By David Bates 

The reputation of the nation’s workplace relations tribunal – the rather Orwellian-named Fair Work Commission – could certainly do with a boost. 

Unfortunately, the quarterly statistics just released by the commission will do little to help it regain the community’s trust and respect.

Take the unfair dismissal statistics for instance. These relate to claims lodged against former employers by employees who believe their dismissal was ‘harsh, unjust, or unreasonable’. There were 3716 of these claims in just this single quarter alone. Yes, 3716.

That’s 3716 workers who felt so aggrieved by their dismissal that they decided they weren’t going to take it lying down. They completed a form, paid a filing fee, and lodged their complaint with the commission.

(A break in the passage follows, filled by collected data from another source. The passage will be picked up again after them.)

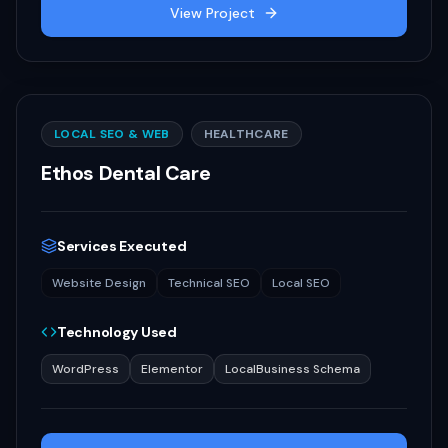
View Project
LOCAL SEO & WEB
HEALTHCARE
Ethos Dental Care
Services Executed
Website Design
Technical SEO
Local SEO
Technology Used
WordPress
Elementor
LocalBusiness Schema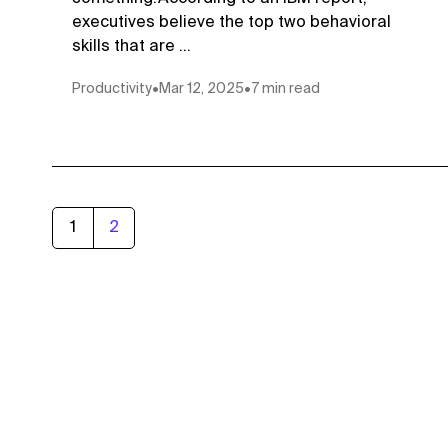
executives believe the top two behavioral
skills that are ...
Productivity
•
Mar 12, 2025
•
7 min read
1
2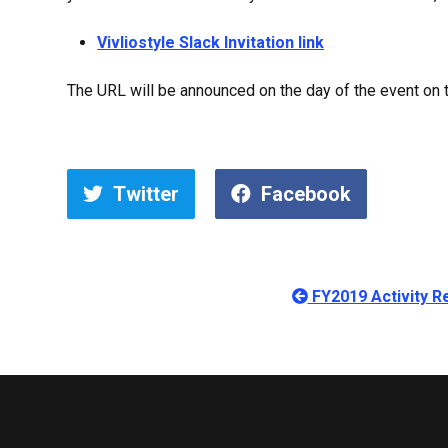
Vivliostyle Slack Invitation link
The URL will be announced on the day of the event on th
Twitter
Facebook
FY2019 Activity Re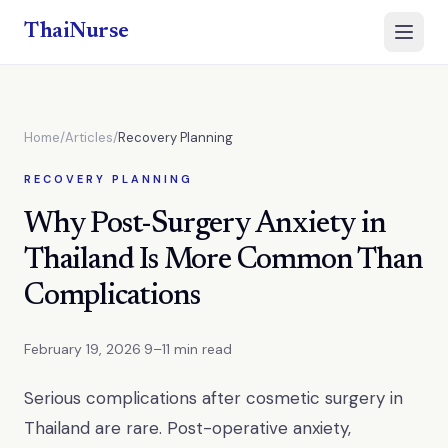
ThaiNurse
Open 
Home
/
Articles
/
Recovery Planning
RECOVERY PLANNING
Why Post-Surgery Anxiety in
Thailand Is More Common Than
Complications
February 19, 2026
·
9–11 min read
Serious complications after cosmetic surgery in
Thailand are rare. Post-operative anxiety,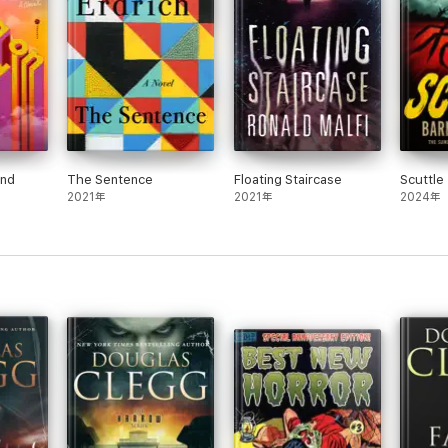
lishes himself firmly as one of the leading authors in the horror genre
ery Dance Magazine
.
acter-driven, yet still produces a palpable sense of dread."
-
Fangoria
.
end
The Sentence
Floating Staircase
Scuttle
2021年
2021年
2024年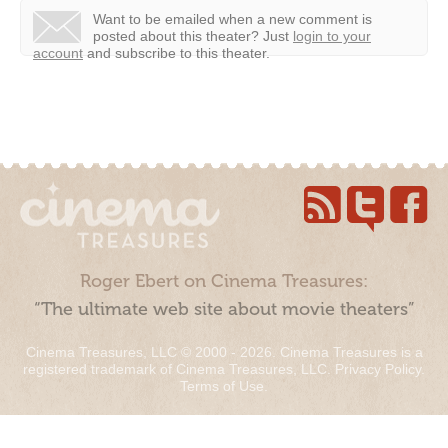
Want to be emailed when a new comment is
posted about this theater?
Just
login to your
account
and subscribe to this theater.
Roger Ebert on Cinema Treasures:
“The ultimate web site about movie theaters”
Cinema Treasures, LLC © 2000 - 2026. Cinema Treasures is a
registered trademark of Cinema Treasures, LLC.
Privacy Policy
.
Terms of Use
.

With so many applications lodged you might be thinking Australian employers are tyrants. Well, the statistics show they’re not.

Of all these claims, just 394 actually ended up being dealt with via formal arbitration before a Commissioner. Of all the claims lodged by Australia’s unfairly dismissed masses, a whopping 79% were ‘settled’ at the preliminary conciliation stage.

If you’re wondering why so many harsh, unjust, and unreasonably dismissed employees were willing to settle with their terrible former employers, the answer is simple: money. The commission’s largely telephone-based conciliation process is like one of those silly games we used to watch on The Price is Right: $500? Higher! $10,000? Lower! And on it goes.

There are some key unfair dismissal statistics the commission leaves out of its quarterly reports which I wish they’d include. Like how many of these ‘settled’ claims were initially lodged by employees who were not actually protected from unfair dismissal in the first place. (Yes, believe it or not, claims lodged by ineligible employees are listed for conciliation and are routinely ‘settled’ by frustrated and time-poor employers).

Statistics confirming the number of hours wasted by Australia’s employers responding to frivolous claims – as well as details of the average amount paid out by employers in ‘go-away’ money – would also make for very interesting reading.

Perhaps you think the commission itself has a more positive take on the state of unfair dismissal claims. They don’t. During a telephone conciliation I participated in earlier this week, the Fair Work Commission-appointed conciliator began by reading from a script designed to encourage us to reach a settlement regardless of the merits of the claim.

That script included informing us all that if the parties didn’t settle, the matter would proceed to arbitration where it could all take up large amounts of time and money, and where the outcome was uncertain.

Message to the commission: it’s not good enough.